Admittedly, Chavez is a jerk but I haven't noticed Obama getting in line to give ol' Hugo foot massages. And they don't seem to be on the same page when it comes to this international socialism takeover thing. The Columbia thing I admit to not knowing a damn thing about, though since Dennis is including it in his Al Cheit list for Obama I'm going to assume he's somehow blowing it out of proportion.
Last, when it comes to Putin, again, Obama may not be great, but really, how can conservatives even pretend to have a leg to stand on with this when Bush spent years dying to get BFF bracelets with the guy?
Last bit:
9. "His diplomacy is founded in the concept that those who are to lead the world must do so on the basis of values and attitudes that are shared by the majority of the world's population."
Meaning: With Barack Obama, we in Europe finally have an opportunity to end American exceptionalism.
The Oslo committee's view is, tragically, true. Thanks to Barack Obama, America is for the first time is aligning its values with those of "the majority of the world's population." If you think the world's population has had better values than America, that it has made societies that are more open, free and tolerant than American society, and that it has fought for others' liberty more than America has, you should be delighted.
Take that, the world!
Hey Dennis, what if you think the construct that "America's values" and "the world's values" are necessarily polar opposites is moronic? America is PART of the world, bozo. It's logical that there should be some issues we can come to a global consensus on (child hunger: bad), and others where national, cultural, or social priorities affect what side people support (ex: some people in Africa don't mind the moral issues of conflict diamonds because they help them make money. Some people in America don't mind the moral issues of supporting Saudi Arabia because they help THEM make money). By continuing to hold onto his dopey exceptionalism argument, Dennis require America to stand alone in opposition to everyone else, which is particularly silly when America's history clearly demonstrates plenty of occasions where we have hardly been pillars of moral excellence when compared to our global peers. Before the American Revolution, Scandinavians had already had democratic institutions for 1,000 years. England ended slavery over thirty years before America. It passed --and enforced-- child labor laws almost 100 years before us. As far as I can find, France never had a signle anti-miscegenation law on its books. Mexico gave its Indians full citizenship and rights in 1821, again, almost 100 years before us. Exactly how many examples do you need?

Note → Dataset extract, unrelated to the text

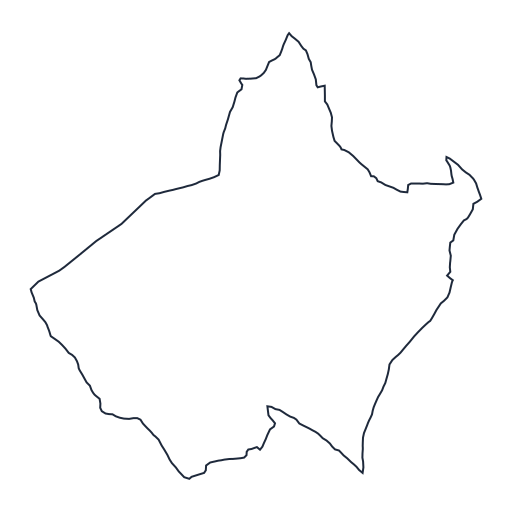 Ndhiwa, Nyanza, Kenya
{"feature_id": "3690345B51434917036574", "entity_name": "Ndhiwa", "entity_type": "district", "adm_level": 2, "iso_a3": "KEN", "parent_name": "Kenya", "parent_adm1": "Nyanza", "projection": "natural_earth1", "projection_center": [34.403, -0.712], "detail": "fine", "context": "isolated", "style": "outline", "palette": "slate", "viewbox_px": 512, "rotation_deg": 0, "n_neighbors": 0, "source": "geoboundaries", "source_scale": "gbopen_adm2", "svg_char_len": 4754}
<svg xmlns="http://www.w3.org/2000/svg" viewBox="0 0 512 512"><path d="M452.8,280.2L450.2,278.3L447.1,275.6L450.3,271.8L449.8,267.3L450.0,264.3L450.1,262.7L450.3,261.2L450.8,255.7L449.5,250.5L449.8,247.0L450.3,242.6L453.3,240.4L454.3,234.7L457.6,228.7L461.0,224.0L463.9,220.4L466.1,219.3L467.2,218.5L468.1,217.4L470.0,214.3L472.8,209.3L473.4,203.8L477.2,201.8L481.3,198.8L480.0,194.8L478.7,191.4L478.0,189.3L477.4,187.7L476.1,183.4L473.9,179.6L473.0,178.4L471.6,177.0L469.5,174.8L465.8,172.4L462.1,169.4L458.0,164.8L453.1,161.1L449.8,158.6L446.5,157.0L446.3,160.3L447.2,161.6L448.0,162.9L449.7,165.6L450.3,167.3L451.0,170.6L451.4,174.2L451.7,176.0L452.6,179.1L453.3,182.6L449.3,184.2L446.0,184.4L442.9,184.2L439.3,184.1L435.6,184.0L430.7,183.8L427.1,183.2L422.8,183.7L418.5,183.5L414.4,183.5L411.1,183.5L408.2,185.0L407.8,189.1L407.3,192.3L403.8,192.0L400.5,191.6L396.7,189.7L393.4,187.8L390.0,186.6L385.4,185.0L381.2,182.4L377.7,181.2L376.3,178.2L373.8,176.3L371.1,176.2L369.5,172.3L367.7,169.3L365.0,167.1L362.4,165.0L361.4,164.2L359.3,162.3L356.8,159.7L353.2,156.0L348.8,152.3L344.3,150.0L341.5,149.4L340.7,147.5L339.6,146.0L337.0,143.3L334.6,140.9L333.4,136.9L332.0,130.7L331.4,125.9L331.8,121.6L332.0,117.4L330.8,112.8L328.8,108.1L327.3,104.5L324.9,101.4L324.9,95.7L324.8,90.5L324.7,85.7L320.8,86.5L317.7,87.3L316.4,85.2L315.8,79.4L314.0,74.4L312.0,69.7L311.2,65.5L310.7,62.2L308.8,58.9L307.5,54.2L305.9,50.4L303.4,48.7L301.3,46.0L298.6,41.8L294.8,38.6L291.7,36.2L289.1,33.2L287.7,35.1L286.8,37.3L285.8,39.8L284.6,42.4L283.8,44.1L283.1,45.9L282.2,48.9L281.7,50.2L281.2,51.6L279.7,55.2L277.0,57.4L275.9,58.4L274.7,59.2L271.9,60.5L269.1,62.0L267.5,65.9L265.9,69.9L263.8,72.9L261.2,75.3L260.4,75.9L259.3,76.6L256.1,78.2L252.4,78.5L250.5,78.7L249.1,78.7L246.0,78.8L244.9,78.7L243.6,78.5L240.6,78.4L239.4,80.3L241.4,83.7L242.3,84.9L241.5,89.3L238.4,91.6L237.3,92.5L235.5,97.4L234.4,101.7L232.7,107.2L230.0,111.9L228.9,115.8L227.9,119.4L226.1,124.8L225.2,128.4L223.7,132.2L223.2,134.0L222.8,136.0L221.7,141.6L220.6,147.1L220.1,151.0L220.2,155.0L220.0,159.9L219.8,164.9L219.7,170.4L218.7,175.0L214.0,177.2L209.4,178.8L205.4,179.9L202.4,180.8L199.3,181.9L196.2,183.5L191.6,185.1L187.6,186.0L183.0,187.4L178.7,188.4L175.8,189.1L172.9,189.9L169.5,190.6L164.1,191.9L159.6,193.2L155.0,193.9L147.0,199.8L146.1,200.4L121.5,223.9L96.3,241.0L78.0,256.0L74.4,258.9L64.5,266.9L59.2,270.7L38.4,281.6L30.7,289.1L31.6,292.4L33.8,297.7L34.7,301.5L35.9,303.4L36.3,304.7L37.3,310.1L39.6,315.5L42.8,319.1L45.4,322.2L47.1,325.3L47.5,326.7L48.1,328.2L49.0,330.5L49.5,332.0L50.4,335.1L50.8,336.2L54.3,338.6L58.7,341.7L62.2,345.1L65.5,348.7L68.7,352.9L72.1,354.9L74.9,357.5L77.0,361.3L78.2,364.6L78.7,368.2L79.3,369.6L80.2,371.2L82.3,374.6L84.6,378.8L86.6,382.4L89.9,385.7L91.5,390.1L93.1,392.8L94.5,394.6L95.6,395.6L96.7,396.5L99.6,398.8L100.4,403.6L100.2,407.8L101.8,411.2L105.5,413.5L108.9,414.1L112.5,414.3L115.8,416.3L119.7,417.7L123.9,418.6L129.1,418.9L133.7,418.1L137.2,418.1L140.5,419.7L142.9,423.5L145.1,425.9L147.5,428.4L149.7,430.5L151.7,432.7L153.3,434.8L154.2,435.6L155.3,436.4L158.6,439.6L161.7,445.6L164.2,449.5L167.4,454.9L169.6,459.5L171.9,463.1L175.9,467.5L178.7,471.4L181.1,473.9L184.2,477.2L189.3,478.8L191.6,476.8L195.4,475.6L198.9,474.5L201.5,473.7L204.1,472.9L205.8,470.3L206.1,465.5L210.2,462.5L213.7,461.7L214.7,461.5L217.2,460.9L218.6,460.6L221.1,460.3L224.4,459.6L229.3,459.0L233.2,458.9L236.6,458.6L240.7,458.2L244.1,457.6L246.5,455.2L246.7,451.8L248.3,449.5L251.5,449.0L254.8,447.8L256.9,447.1L260.0,449.7L262.4,446.7L263.9,443.1L265.8,439.0L267.3,435.1L269.2,431.1L270.0,429.4L274.0,426.5L275.0,423.3L272.7,420.4L270.6,418.1L268.5,415.3L268.1,412.2L267.4,406.3L271.5,406.9L275.4,409.1L279.5,409.9L282.7,411.9L286.4,414.4L290.2,416.6L293.9,417.9L296.4,419.6L299.3,423.5L303.4,425.6L307.1,427.4L309.7,428.7L312.3,430.2L315.4,431.8L318.1,433.6L320.2,435.6L322.7,438.2L326.5,440.5L329.9,443.5L332.1,446.5L335.0,449.4L339.0,450.5L341.3,452.9L343.6,455.4L347.2,458.3L351.1,462.1L353.9,464.4L356.5,466.8L359.1,470.0L362.6,472.9L363.4,467.4L363.1,461.6L362.4,457.6L362.5,453.4L362.8,449.2L362.8,447.9L362.7,445.9L362.8,442.2L363.0,437.6L364.0,433.0L365.8,428.6L366.5,426.8L367.0,425.6L368.0,422.9L369.1,420.4L370.5,417.7L372.0,414.4L372.7,410.7L373.7,407.2L375.0,404.0L376.6,400.3L378.1,397.0L379.8,394.2L382.1,390.3L383.5,386.6L385.3,383.0L386.4,379.0L387.8,374.1L388.8,369.5L389.5,364.4L392.4,360.0L395.9,356.8L398.0,355.1L400.4,352.8L403.2,349.4L406.2,345.8L409.6,342.0L414.2,336.3L417.9,332.3L422.1,328.0L425.8,324.5L428.6,322.0L430.2,320.9L431.9,318.2L434.3,314.0L436.5,309.9L437.5,308.4L438.3,307.2L440.8,303.4L443.9,300.9L447.4,297.4L449.5,292.6L450.9,286.5L451.9,282.4L452.3,281.2L452.8,280.2Z" fill="none" stroke="#1e293b" stroke-width="2"/></svg>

Get over it, Dennis. We are not a god-blessed snowflake. We are a real country with real needs, problems, and challenges, one of which has been how to balance our own interests (however broadly or narrowly defined) with our values. The fact that you'd like to believe we're a light unto the nations doesn't make it so, just like the fact that you'd like to paint every other country as either evil or complicit with evil doesn't make that reality, either.